Karena itu, Eniya menyampaikan pemerintah memutuskan untuk menggunakan campuran 50% FAME dan solar besutan Pertamina dalam uji jalan yang dilakukan bulan depan. Harga biosolar hasil campuran tersebut lebih terjangkau, namun memiliki daya rusak mesin yang lebih besar 30% dari B40.
Di samping itu, Eniya menemukan hasil lab dari campuran B50 yang dipilih pemerintah menurunkan daya torsi kendaraan hingga 20%. Karena itu, Eniya mengaku pihaknya belum menentukan apakah program B50 akan diwajibkan bagi seluruh produsen solar atau tidak.
Namun Eniya menegaskan pemerintah hanya akan memberikan insentif kepada B50 dalam program Kewajiban Pelayanan Publik atau PSO. Dengan demikian, sebagian layanan perkeretaapian dan pertambangan akan menikmati harga B50 sesuai harga pasar.
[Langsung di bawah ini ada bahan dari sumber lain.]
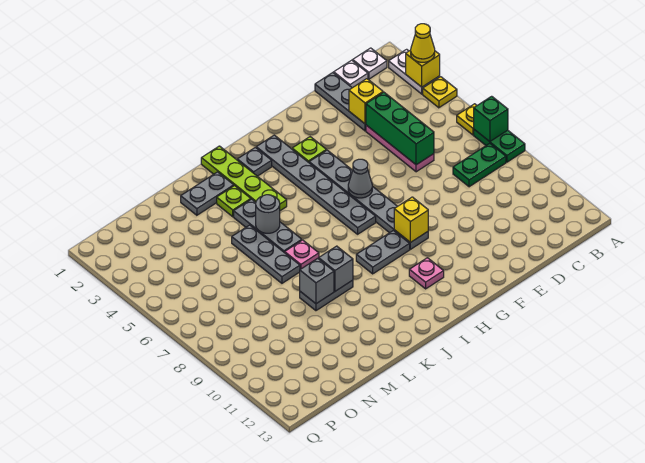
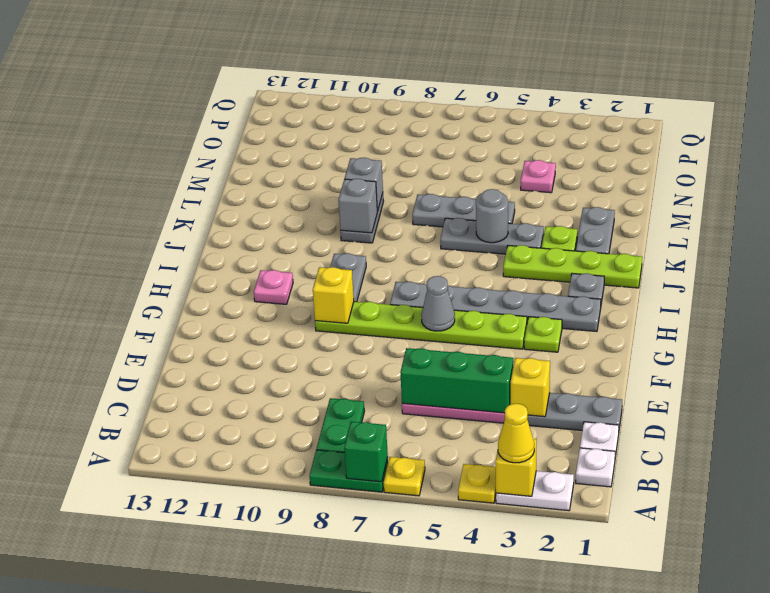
grey plate G4:G9 level 1 -> lime plate G4:G9 level 1
pink plate K7 level 1 -> pink plate N4 level 1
Untuk diketahui, PT Pertamina menetapkan harga biosolar yang digunakkan pada program PSO senilai Rp 6.800 per liter pada bulan ini. Sementara itu, Pertamina menjual B40 tanpa subsidi dengan merek Dexlite dengan harga Rp 13.900 sampai Rp 14.200 per liter.
"Pemerintah akan tetap melepas harga B50 ke pasar untuk sektor yang tidak mendapatkan subsidi pemerintah, sebab pasar sudah menerima harga biosolar non-subsidi pada program mandatori B40," ujarnya.